D’ailleurs, soyons honnêtes : Paris, avec toute sa grandeur et toutes ses merveilles, n’a rien d’un centre du monde, ni même d’un centre de l’Europe. Ni le nord ni le sud, ni l’est ni l’ouest. Ni le pressentiment des glaces ni celui des Tropiques. Paris, c’est Paris, et cela suffit bien. Mais Pully-les-deux-gares ! Pully, le lieu du monde où coexistent (presque) les chênes et les palmiers, les saxifrages et les bougainvillées, le dessin nordique et la couleur méridionale, le frisson de la neige et celui de la chair ! Le voilà, sans erreur possible, ce milieu du monde que d’aucuns prétendent encore situer à plusieurs kilomètres de là, sur la ligne de partage des eaux balançant entre Rhône et Rhin. Le partage des eaux ? Et le partage des beautés, des pensées et des créations, des climats et des passions ?

Pully-Nord et Pully-Village ? Mais c’est un concentré de la Suisse tout entière, un symbole de notre âme, à nous, ses habitants, pétris de Nord et de Sud, Latins tempérés et Germains réchauffés, occupés de parole austère, hantés d’images sensuelles, nourris de Bible protestante, abreuvés d’Antiquité païenne. C’est nous, abstraits mais intuitifs, réfléchis mais spontanés, épris de logique et fervents du songe ; c’est nous, pris entre verbe et chant, entre Réforme et Renaissance, entre amour et vérité, entre joie de vivre et rigueur de penser. Si nous cessions d’hésiter entre Pully-Nord et Pully-Village, nous ne serions plus nous-mêmes, stupéfaits de nos propres richesses, étonnés de comprendre si bien le Nord, d’aimer si fort le Sud !


Mais c’est aussi pourquoi le premier pas du voyage nous est si mystérieux, si difficile : en nous décidant pour l’un des deux hémisphères, nous nous décidons contre l’autre, et notre vraie fidélité nous oblige à ne jamais choisir sans retour.
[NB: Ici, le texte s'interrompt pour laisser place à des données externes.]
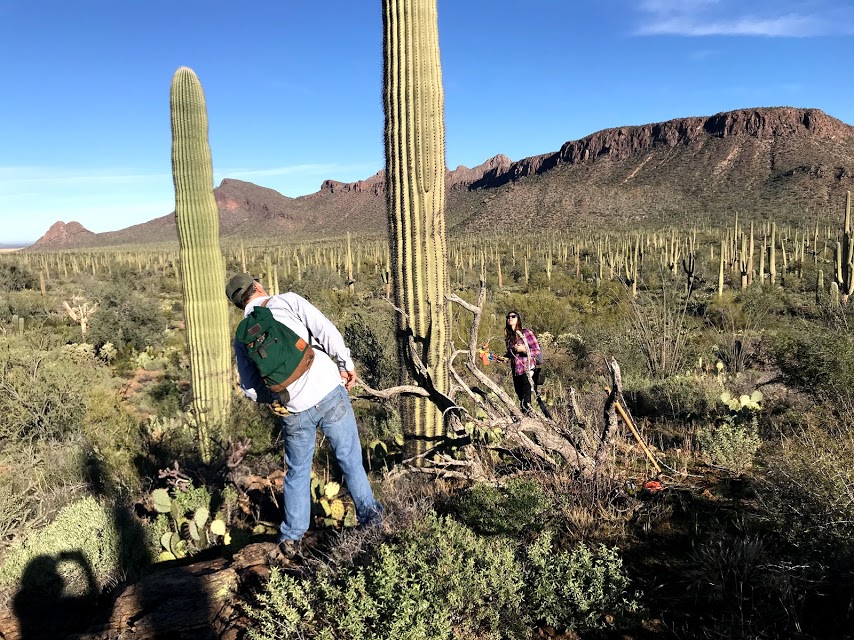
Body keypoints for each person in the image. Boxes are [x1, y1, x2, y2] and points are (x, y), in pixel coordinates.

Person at [225, 273, 382, 552]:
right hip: (329, 392)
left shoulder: (242, 336)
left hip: (293, 410)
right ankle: (372, 521)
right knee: (349, 459)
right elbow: (326, 331)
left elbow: (249, 388)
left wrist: (279, 394)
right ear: (258, 287)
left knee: (297, 472)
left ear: (240, 304)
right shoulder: (287, 301)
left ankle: (291, 537)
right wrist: (346, 364)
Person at [502, 310, 543, 414]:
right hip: (516, 372)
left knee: (526, 402)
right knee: (521, 399)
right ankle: (528, 420)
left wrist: (524, 349)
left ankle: (530, 422)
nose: (509, 318)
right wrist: (504, 358)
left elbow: (537, 350)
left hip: (527, 370)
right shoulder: (509, 337)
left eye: (513, 316)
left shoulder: (526, 333)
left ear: (518, 319)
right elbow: (511, 354)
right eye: (508, 317)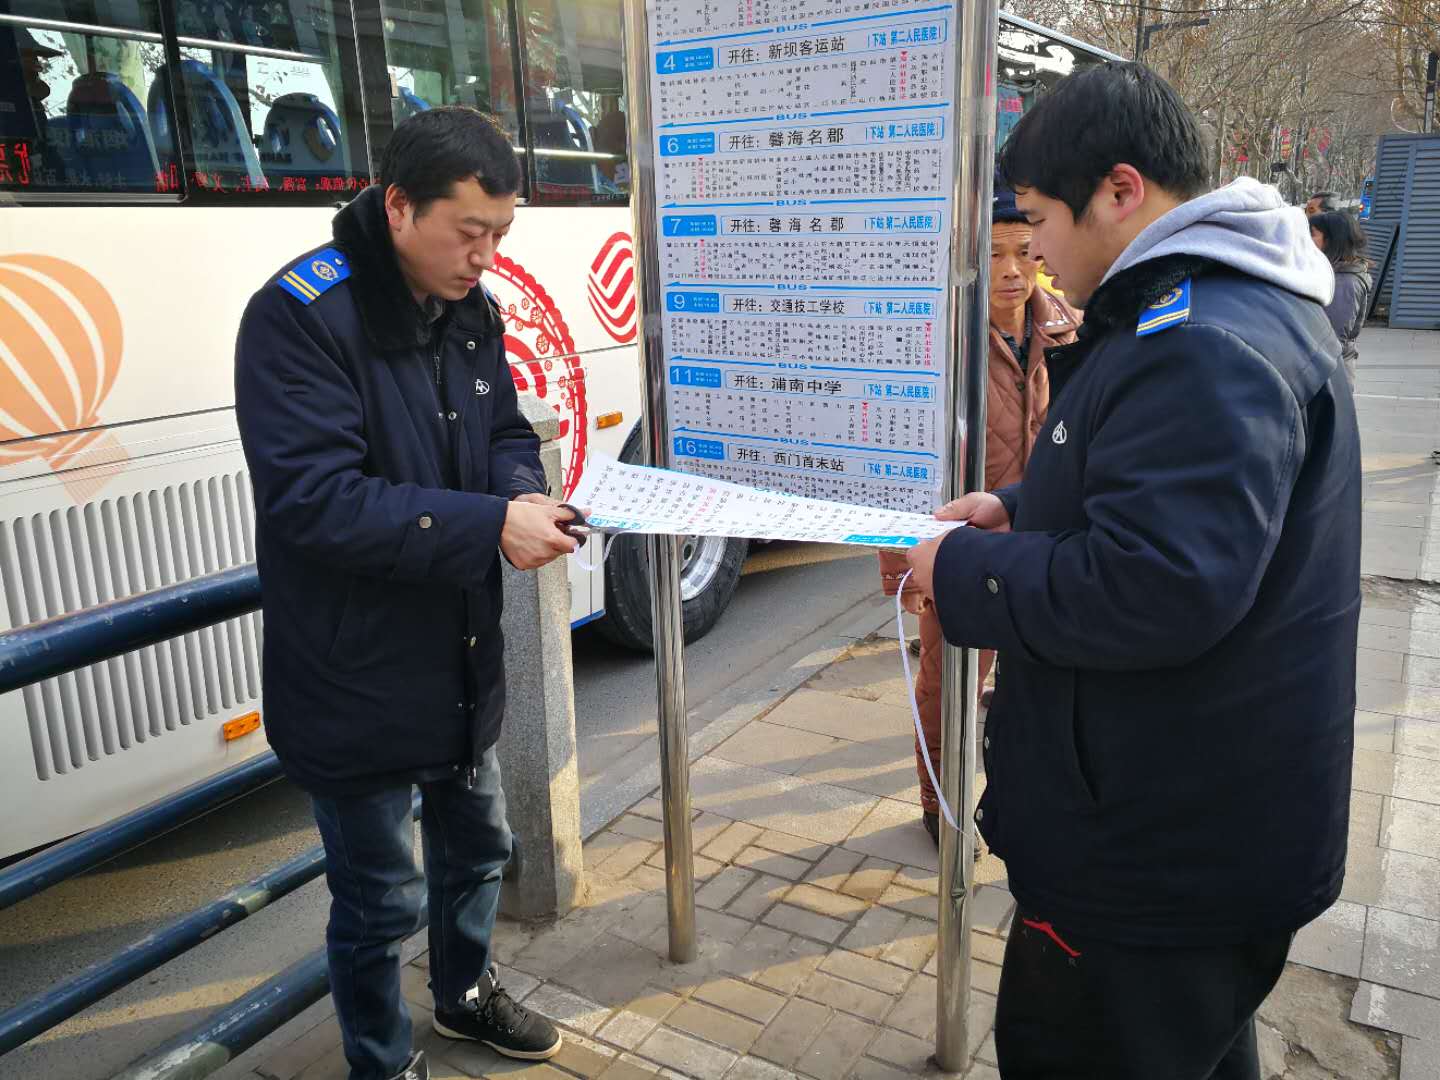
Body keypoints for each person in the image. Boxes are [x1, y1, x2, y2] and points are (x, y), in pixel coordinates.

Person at [906, 63, 1358, 1079]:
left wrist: (966, 569)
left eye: (1039, 222)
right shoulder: (1204, 308)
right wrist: (1019, 507)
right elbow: (1148, 488)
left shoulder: (1203, 342)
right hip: (1188, 830)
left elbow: (1156, 586)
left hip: (1154, 859)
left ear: (1120, 190)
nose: (1035, 254)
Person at [235, 107, 580, 1080]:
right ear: (397, 207)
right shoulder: (300, 317)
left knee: (479, 850)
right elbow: (317, 502)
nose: (486, 257)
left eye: (500, 234)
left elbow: (505, 432)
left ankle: (464, 995)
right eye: (469, 232)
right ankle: (383, 1063)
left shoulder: (470, 308)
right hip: (352, 673)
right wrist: (488, 527)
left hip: (459, 654)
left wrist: (520, 492)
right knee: (379, 899)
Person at [878, 182, 1079, 847]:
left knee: (1035, 684)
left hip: (1047, 548)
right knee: (948, 687)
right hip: (960, 550)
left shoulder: (1070, 328)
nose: (1012, 271)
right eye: (993, 255)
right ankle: (941, 804)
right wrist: (903, 571)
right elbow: (900, 459)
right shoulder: (936, 339)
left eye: (1024, 252)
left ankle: (1017, 801)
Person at [1310, 210, 1371, 386]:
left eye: (1312, 234)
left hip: (1329, 375)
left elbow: (1333, 338)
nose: (1306, 240)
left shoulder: (1344, 282)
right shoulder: (1332, 275)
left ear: (1331, 241)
Notre vraie fidélité, c’est la mémoire et l’alternance. À Pully-les-deux-gares, nous éprouvons à chaque fois le mystère du voyage et la douleur du choix. Nous savons que partir, c’est mourir un peu, ou plutôt laisser mourir tous les lieux qu’on n’aura pas choisis. C’est pourquoi nous parcourons si souvent, de haut en bas, de bas en haut, le petit raidillon qui sépare nos deux gares intérieures. Et si nous ne restons pas à quai, si nous cédons parfois aux charmes du Nord, parfois aux sirènes du Sud, c’est avec le violent désir de tout aimer, la ferme intention de ne rien oublier.